A judgment of the UK Supreme Court in November 2024 includes the following summary of an important international law principle:

“It is an established principle of many national legal systems including England, that questions as regards rights to and interests in land and other immovable property are governed by the law of the country in which the property is situated. Jurisdiction to decide those questions belongs to the courts of that country.

Where immovable property is situated in country A, neither the law nor the courts of country A will recognise or give effect to any laws or judicial decisions of other countries which purport to govern or decide issues of rights to or interest in that immovable property, save to the extent that any exceptions exist under the law of country A.”

In this case, a Russian citizen who left Russia in 2015 and had lived in England since 2017 acquired a leasehold interest in a house in London. A Russian bank in provisional liquidation, obtained a judgment on an unjust enrichment claim against the London resident and sought to enforce its rights through its liquidator against the London property.

An expert on international law, Dr. FA Mann, in a lecture summarised the position as follows:

“International jurisdiction is an aspect or an ingredient or a consequence of sovereignty … Laws extend so far as, but no further than the sovereignty of the State which puts them into force nor does any legislator normally intend to enact laws which apply to or cover persons, facts, events or conduct outside the limits of their State’s sovereignty.

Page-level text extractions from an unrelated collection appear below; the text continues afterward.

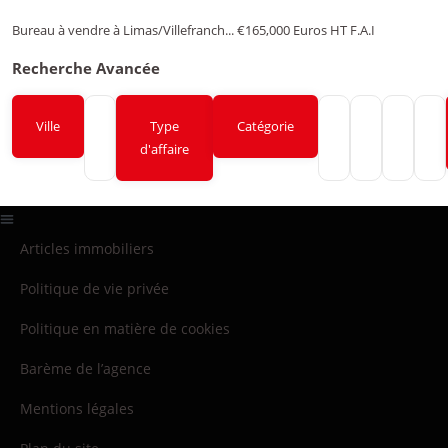
Bureau à vendre à Limas/Villefranch...
€165,000
Euros HT F.A.I
Recherche Avancée
Ville
Type
Catégorie
d'affaire
Articles immobiliers
Politique de vie privée
Politique en matière de cookies
Barème de l’agence
Mentions légales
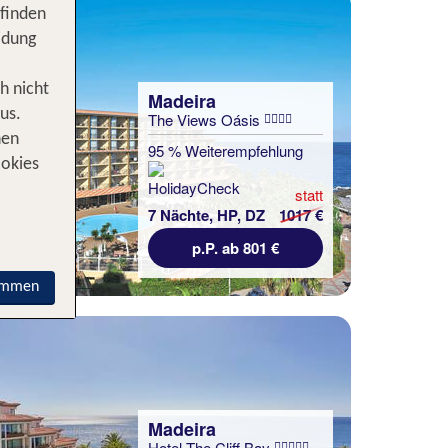
 finden
idung
h nicht
Madeira
us.
The Views Oásis
nen
95 % Weiterempfehlung
ookies
statt
7 Nächte, HP, DZ
1017 €
p.P. ab 801 €
immen
Madeira
Hotel The Cliff Bay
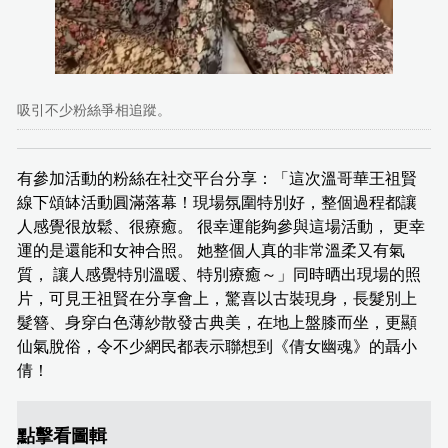
吸引不少粉絲爭相追蹤。
有參加活動的粉絲在社交平台分享：「這次溫哥華王祖賢
線下頌缽活動圓滿落幕！現場氛圍特別好，整個過程都讓
人感覺很放鬆、很療癒。 很幸運能夠參與這場活動， 更幸
運的是還能和女神合照。 她整個人真的非常溫柔又有氣
質， 讓人感覺特別溫暖、特別療癒～」同時晒出現場的照
片，可見王祖賢在分享會上，驚喜以古裝現身，長髮別上
髮簪、身穿白色薄紗散發古典美，在地上盤膝而坐，更顯
仙氣脫俗，令不少網民都表示聯想到《倩女幽魂》的聶小
倩！
點擊看圖輯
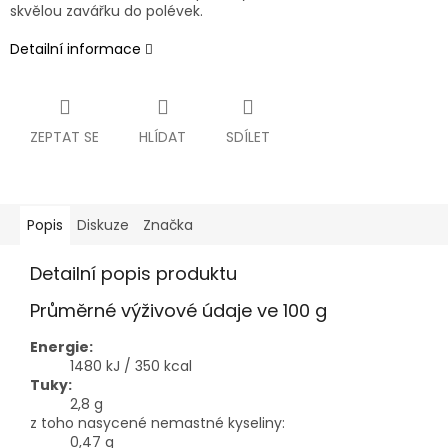
skvělou zavářku do polévek.
Detailní informace
ZEPTAT SE
HLÍDAT
SDÍLET
Popis
Diskuze
Značka
Detailní popis produktu
Průměrné výživové údaje ve 100 g
Energie:
1480 kJ / 350 kcal
Tuky:
2,8 g
z toho nasycené nemastné kyseliny:
0,47 g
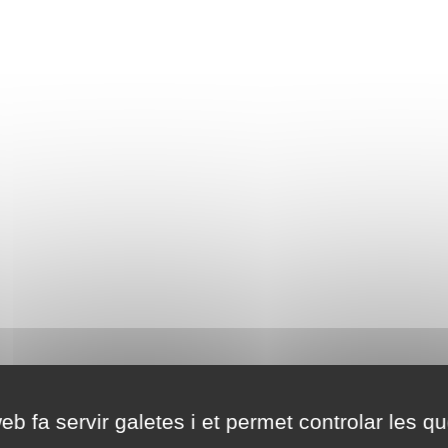
eb fa servir galetes i et permet controlar les qu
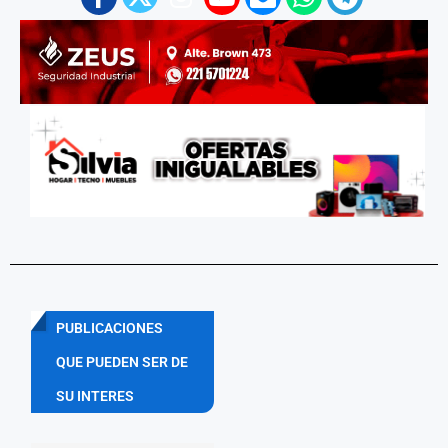
PUBLICACIONES
QUE PUEDEN SER DE
SU INTERES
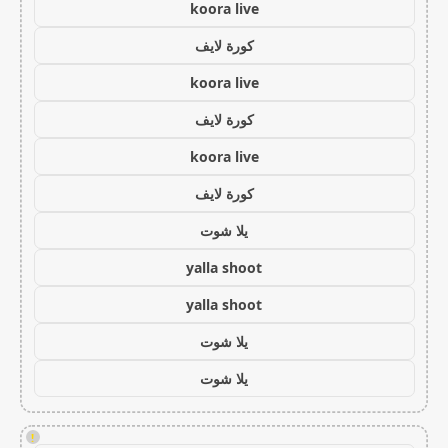
koora live
كورة لايف
koora live
كورة لايف
koora live
كورة لايف
يلا شوت
yalla shoot
yalla shoot
يلا شوت
يلا شوت
!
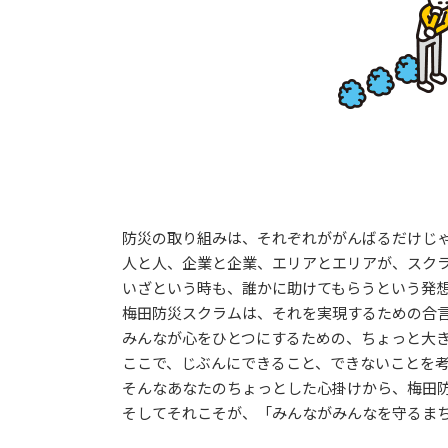
防災の取り組みは、それぞれががんばるだけじ
人と人、企業と企業、エリアとエリアが、スク
いざという時も、誰かに助けてもらうという発
梅田防災スクラムは、それを実現するための合
みんなが心をひとつにするための、ちょっと大
ここで、じぶんにできること、できないことを
そんなあなたのちょっとした心掛けから、梅田
そしてそれこそが、「みんながみんなを守るまち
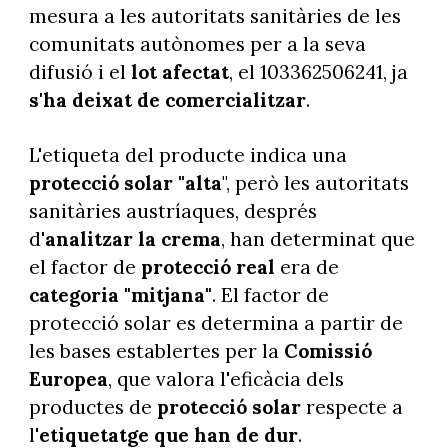
mesura a les autoritats sanitàries de les
comunitats autònomes per a la seva
difusió i el
lot afectat
, el 103362506241, ja
s'ha deixat de comercialitzar
.
L'etiqueta del producte indica una
protecció solar "alta
", però les autoritats
sanitàries austríaques, després
d'
analitzar la crema
, han determinat que
el factor de
protecció real
era de
categoria "mitjana"
. El factor de
protecció solar es determina a partir de
les bases establertes per la
Comissió
Europea
, que valora l'eficàcia dels
productes de
protecció solar
respecte a
l'
etiquetatge que han de dur
.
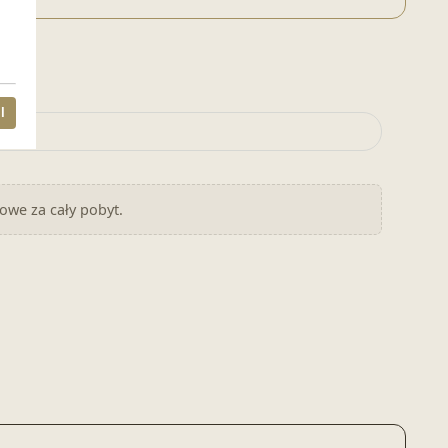
l
nowe za cały pobyt.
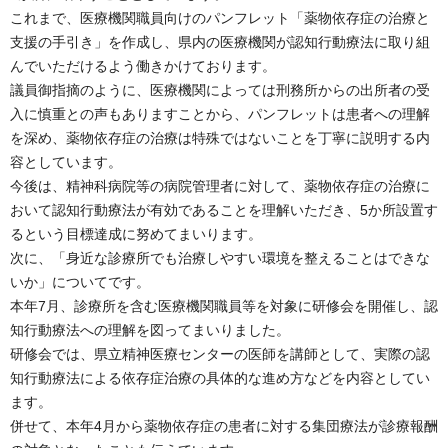
これまで、医療機関職員向けのパンフレット「薬物依存症の治療と
支援の手引き」を作成し、県内の医療機関が認知行動療法に取り組
んでいただけるよう働きかけております。
議員御指摘のように、医療機関によっては刑務所からの出所者の受
入に慎重との声もありますことから、パンフレットは患者への理解
を深め、薬物依存症の治療は特殊ではないことを丁寧に説明する内
容としています。
今後は、精神科病院等の病院管理者に対して、薬物依存症の治療に
おいて認知行動療法が有効であることを理解いただき、5か所設置す
るという目標達成に努めてまいります。
次に、「身近な診療所でも治療しやすい環境を整えることはできな
いか」についてです。
本年7月、診療所を含む医療機関職員等を対象に研修会を開催し、認
知行動療法への理解を図ってまいりました。
研修会では、県立精神医療センターの医師を講師として、実際の認
知行動療法による依存症治療の具体的な進め方などを内容としてい
ます。
併せて、本年4月から薬物依存症の患者に対する集団療法が診療報酬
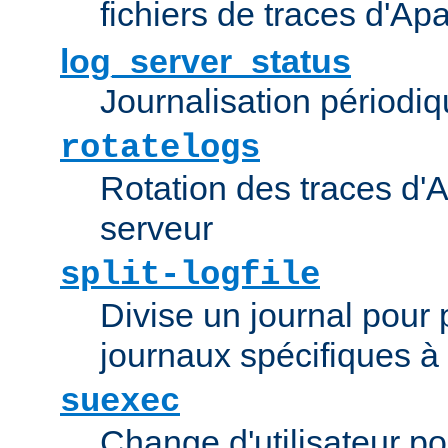
fichiers de traces d'Ap
log_server_status
Journalisation périodiq
rotatelogs
Rotation des traces d'A
serveur
split-logfile
Divise un journal pour 
journaux spécifiques à
suexec
Change d'utilisateur po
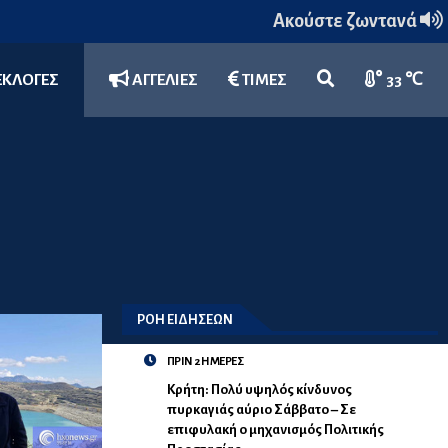
Ακούστε ζωντανά
ΕΚΛΟΓΕΣ
ΑΓΓΕΛΙΕΣ
ΤΙΜΕΣ
33 ℃
ΡΟΗ ΕΙΔΗΣΕΩΝ
ΠΡΙΝ 2 ΗΜΕΡΕΣ
Κρήτη: Πολύ υψηλός κίνδυνος
πυρκαγιάς αύριο Σάββατο – Σε
επιφυλακή ο μηχανισμός Πολιτικής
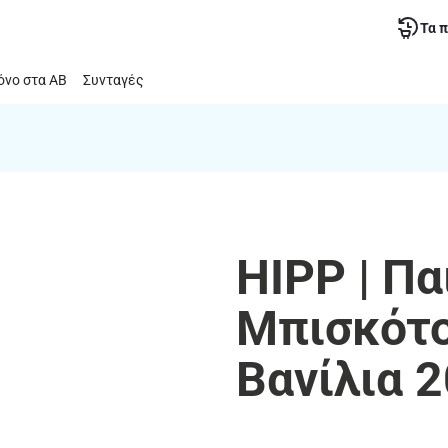
Τα 
νο στα ΑΒ
Συνταγές
HIPP | Π
Μπισκότ
Βανίλια 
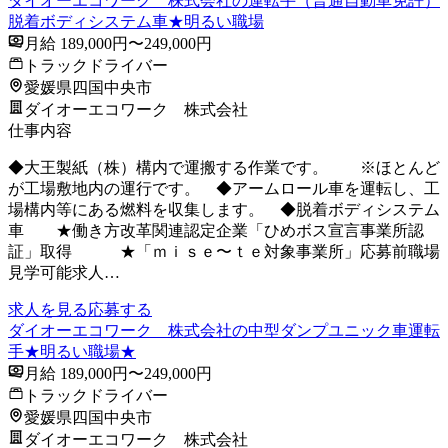
ダイオーエコワーク 株式会社の運転手（普通自動車免許）
脱着ボディシステム車★明るい職場
月給 189,000円〜249,000円
トラックドライバー
愛媛県四国中央市
ダイオーエコワーク 株式会社
仕事内容
◆大王製紙（株）構内で運搬する作業です。 ※ほとんど
が工場敷地内の運行です。 ◆アームロール車を運転し、工
場構内等にある燃料を収集します。 ◆脱着ボディシステム
車 ★働き方改革関連認定企業「ひめボス宣言事業所認
証」取得 ★「ｍｉｓｅ〜ｔｅ対象事業所」応募前職場
見学可能求人…
求人を見る
応募する
ダイオーエコワーク 株式会社の中型ダンプユニック車運転
手★明るい職場★
月給 189,000円〜249,000円
トラックドライバー
愛媛県四国中央市
ダイオーエコワーク 株式会社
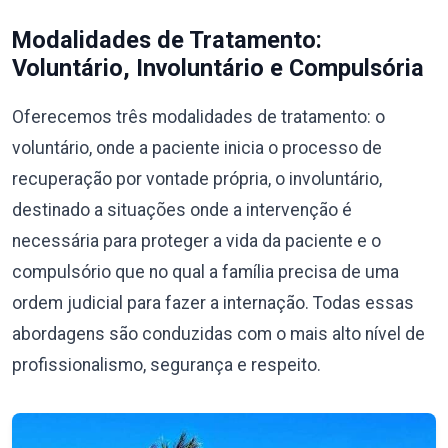
Modalidades de Tratamento:
Voluntário, Involuntário e Compulsória
Oferecemos três modalidades de tratamento: o
voluntário, onde a paciente inicia o processo de
recuperação por vontade própria, o involuntário,
destinado a situações onde a intervenção é
necessária para proteger a vida da paciente e o
compulsório que no qual a família precisa de uma
ordem judicial para fazer a internação. Todas essas
abordagens são conduzidas com o mais alto nível de
profissionalismo, segurança e respeito.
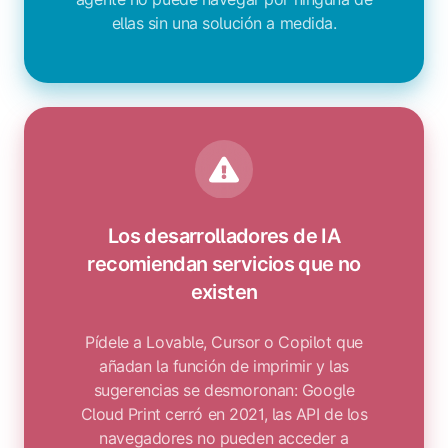
ellas sin una solución a medida.
Los desarrolladores de IA
recomiendan servicios que no
existen
Pídele a Lovable, Cursor o Copilot que
añadan la función de imprimir y las
sugerencias se desmoronan: Google
Cloud Print cerró en 2021, las API de los
navegadores no pueden acceder a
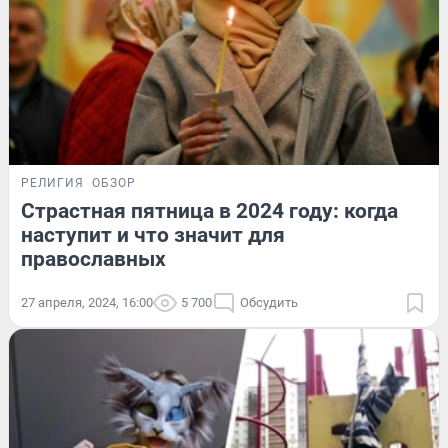
РЕЛИГИЯ
ОБЗОР
Страстная пятница в 2024 году: когда
наступит и что значит для
православных
27 апреля, 2024, 16:00
5 700
Обсудить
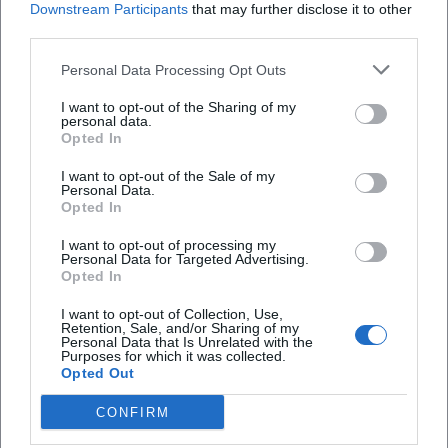
Repertoirebögen von Renaissance bis Gegenwart Räume
Downstream Participants
that may further disclose it to other
third parties.
zum Schwingen bringt. Kulturmagazine stellen ihre
Rezitale in traditionsreiche Kontexte – bis hin zu Konzerten
Personal Data Processing Opt Outs
auf historischen Burgen – und heben hervor, dass sie mit
über drei Dutzend Tonträgern und regelmäßigen Radio-
I want to opt-out of the Sharing of my
personal data.
Features eine außergewöhnlich präsente Harfensolistin ist.
Opted In
Auch jenseits der Großstädte gelingt ihr, Säle zu füllen und
Menschen für die Harfe zu gewinnen.
I want to opt-out of the Sale of my
Personal Data.
Stimmen der Fans
Opted In
Die Reaktionen der Fans zeigen deutlich: Silke Aichhorn
I want to opt-out of processing my
begeistert Menschen weltweit. Auf Instagram liest man
Personal Data for Targeted Advertising.
etwa: „Dein Klang ist pures Licht – bitte mehr davon!“ Auf
Opted In
Facebook schreibt eine Hörerin: „So nah, so lebendig – und
I want to opt-out of Collection, Use,
plötzlich versteht man, warum die Harfe ein Orchester
Retention, Sale, and/or Sharing of my
Personal Data that Is Unrelated with the
tragen kann.“ Ein YouTube-Kommentar bringt es auf den
Purposes for which it was collected.
Punkt: „Atemberaubende Kontrolle, großartige
Opted Out
Arrangements – und man lernt bei jedem Video etwas
CONFIRM
Neues.“ Diese O-Töne spiegeln, was im Konzertsaal zu
spüren ist: musikalische Tiefe, Charme und leise Ironie.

This is a principle or, perhaps one should say, an observation of universal application. Since every State enjoys the same degree of sovereignty, jurisdiction implies respect for the corresponding rights of other States.”

Whether property is characterised as movable or immovable is a matter for the State in which the property is situated. Immovable property is usually all rights over and in relation to land.

As there was no UK statute overriding the principle the UK SC refused to enforce the Russian judgment against the property.

Similar international law principles and the law of non-extraterritoriality apply in South Africa. States have devised other ways of enforcing their legislation by contraventions having consequences within their own jurisdiction as with, for instance, US sanctions laws, English bankruptcy laws and European privacy laws.